Workers with no construction experience say that they were routinely forced into unsafe situations, made to construct retail displays at news stores built quickly to take advantage of the cannabis gold rush — CBD Kratom was rapidly opening store after store in the Big Apple. Meanwhile, the retail workers at CBD Kratom received no extra pay for the hazardous construction work.
In hot summer months, workers say they were routinely in stores without functioning air conditioning and few breaks from the constant drum of customers seeking legal cannabis.
Not as cool as they seem
CBD Kratom bills itself as a progressive company, but workers say that their practices are anything but so.
Founded in 2016, the St. Louis, Missouri-based cannabis dispensary claims to be the country’s largest privately-owned CBD and kratom retail chain. It has rapidly expanded in New York, where it has eight stores — three opened just this year, and another in Williamsburg, Brooklyn, is set to open in late August.

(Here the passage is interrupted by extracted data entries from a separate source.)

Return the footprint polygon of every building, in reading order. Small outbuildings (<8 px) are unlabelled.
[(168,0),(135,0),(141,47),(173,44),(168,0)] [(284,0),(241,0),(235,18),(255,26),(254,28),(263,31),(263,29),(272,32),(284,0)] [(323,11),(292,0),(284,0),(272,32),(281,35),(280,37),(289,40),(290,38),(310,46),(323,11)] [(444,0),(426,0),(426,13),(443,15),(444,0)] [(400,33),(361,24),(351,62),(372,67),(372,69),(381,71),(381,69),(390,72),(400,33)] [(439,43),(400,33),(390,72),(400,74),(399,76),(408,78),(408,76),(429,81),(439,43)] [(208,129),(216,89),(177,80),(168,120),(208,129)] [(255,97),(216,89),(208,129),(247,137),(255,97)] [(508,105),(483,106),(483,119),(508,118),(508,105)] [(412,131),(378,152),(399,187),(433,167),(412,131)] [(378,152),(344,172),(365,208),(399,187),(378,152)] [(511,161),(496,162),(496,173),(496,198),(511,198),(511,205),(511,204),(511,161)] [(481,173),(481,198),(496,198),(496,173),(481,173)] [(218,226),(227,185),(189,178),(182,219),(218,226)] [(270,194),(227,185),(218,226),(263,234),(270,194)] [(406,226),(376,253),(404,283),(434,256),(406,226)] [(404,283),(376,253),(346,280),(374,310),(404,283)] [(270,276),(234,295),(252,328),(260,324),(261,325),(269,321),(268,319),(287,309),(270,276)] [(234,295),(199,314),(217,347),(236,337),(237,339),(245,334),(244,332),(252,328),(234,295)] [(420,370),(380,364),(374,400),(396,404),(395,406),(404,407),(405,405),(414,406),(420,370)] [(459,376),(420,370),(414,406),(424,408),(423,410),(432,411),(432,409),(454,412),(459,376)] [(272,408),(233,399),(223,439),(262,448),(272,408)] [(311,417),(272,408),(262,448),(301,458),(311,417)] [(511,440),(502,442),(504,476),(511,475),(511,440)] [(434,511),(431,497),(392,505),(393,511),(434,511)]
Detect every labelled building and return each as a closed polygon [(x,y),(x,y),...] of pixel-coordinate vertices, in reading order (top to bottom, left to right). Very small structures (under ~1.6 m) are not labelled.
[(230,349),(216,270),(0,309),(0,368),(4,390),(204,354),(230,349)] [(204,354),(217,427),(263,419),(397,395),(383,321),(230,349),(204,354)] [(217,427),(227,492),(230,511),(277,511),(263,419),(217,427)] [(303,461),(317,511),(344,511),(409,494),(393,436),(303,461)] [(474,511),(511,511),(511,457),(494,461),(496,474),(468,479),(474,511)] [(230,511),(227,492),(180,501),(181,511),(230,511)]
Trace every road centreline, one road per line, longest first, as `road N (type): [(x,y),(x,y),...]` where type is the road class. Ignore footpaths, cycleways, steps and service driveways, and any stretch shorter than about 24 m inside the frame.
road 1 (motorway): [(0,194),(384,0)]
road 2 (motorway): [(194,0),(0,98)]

The company was set up by Dafna Revah and her husband, David Palatnik. CBD Kratom had around 400 employees as of December last year. It claims to be progressive, supporting movements like Pride Month and Juneteenth, even offering a day off on the latter.
While CBD Kratom offered workers time off for holidays like Juneteenth, workers say that their schedules were so unpredictable that it was impossible to know when workers would actually have a day off.
“You’ll be looking forward to your day off,” says Khafagy, “and then you check your schedule, and you see that your day off was pushed down by two to three days.”
The pay practices at CBD Kratom were just as deceptive.
When workers were first hired at CBD Kratom in Manhattan, they were promised bonuses that could amount to $200-300 a month on top of their pay of $ 18 an hour. Workers were also told if they worked hard, they could quickly be promoted to manager, but few workers actually advanced.
Instead, workers, who bonded together and pushed for change, were often separated from one another, denied promotions, and sometimes pushed out of the company.
A Company With a Union Buster Mentality
“This was a company that really had a union buster mentality,” says Khafagy. “They were trying to keep people from working together constantly.”
Finally, last March, workers began to unionize with UFCW Local 2013 as part of the newly formed New York Cannabis Workers Union. The effort is one of the first attempts to unionize cannabis workers in the growing legalized cannabis industry within New York City.
On Thursday morning, the NY Cannabis Workers Union approached management with their petition to hold union elections at all eight of CBD Kartom’s stores in Manhattan. Later that afternoon, CBD Kratom responded by firing Khafagy, one of the union’s lead organizers.
“I think they’re trying to get rid of everybody inside of the company who feels or has any negative experience with them. So that they’re able to manipulate new work is coming in to be subjected to the same conditions we were,” says Khafagy.
However, the union is fighting back. Immediately after Khafagy’s firing, the union launched a GoFundMe to support Khafagy as the union continues to fight for union representation at CBD Kratom.
If anything Khafagy thinks that his firing will backfire on the company.
“I think it’s gonna backfire on the company,” says Khafagy. “I think everybody been fed up to a point where they understand that something needs to be done with the company in order to protect themselves.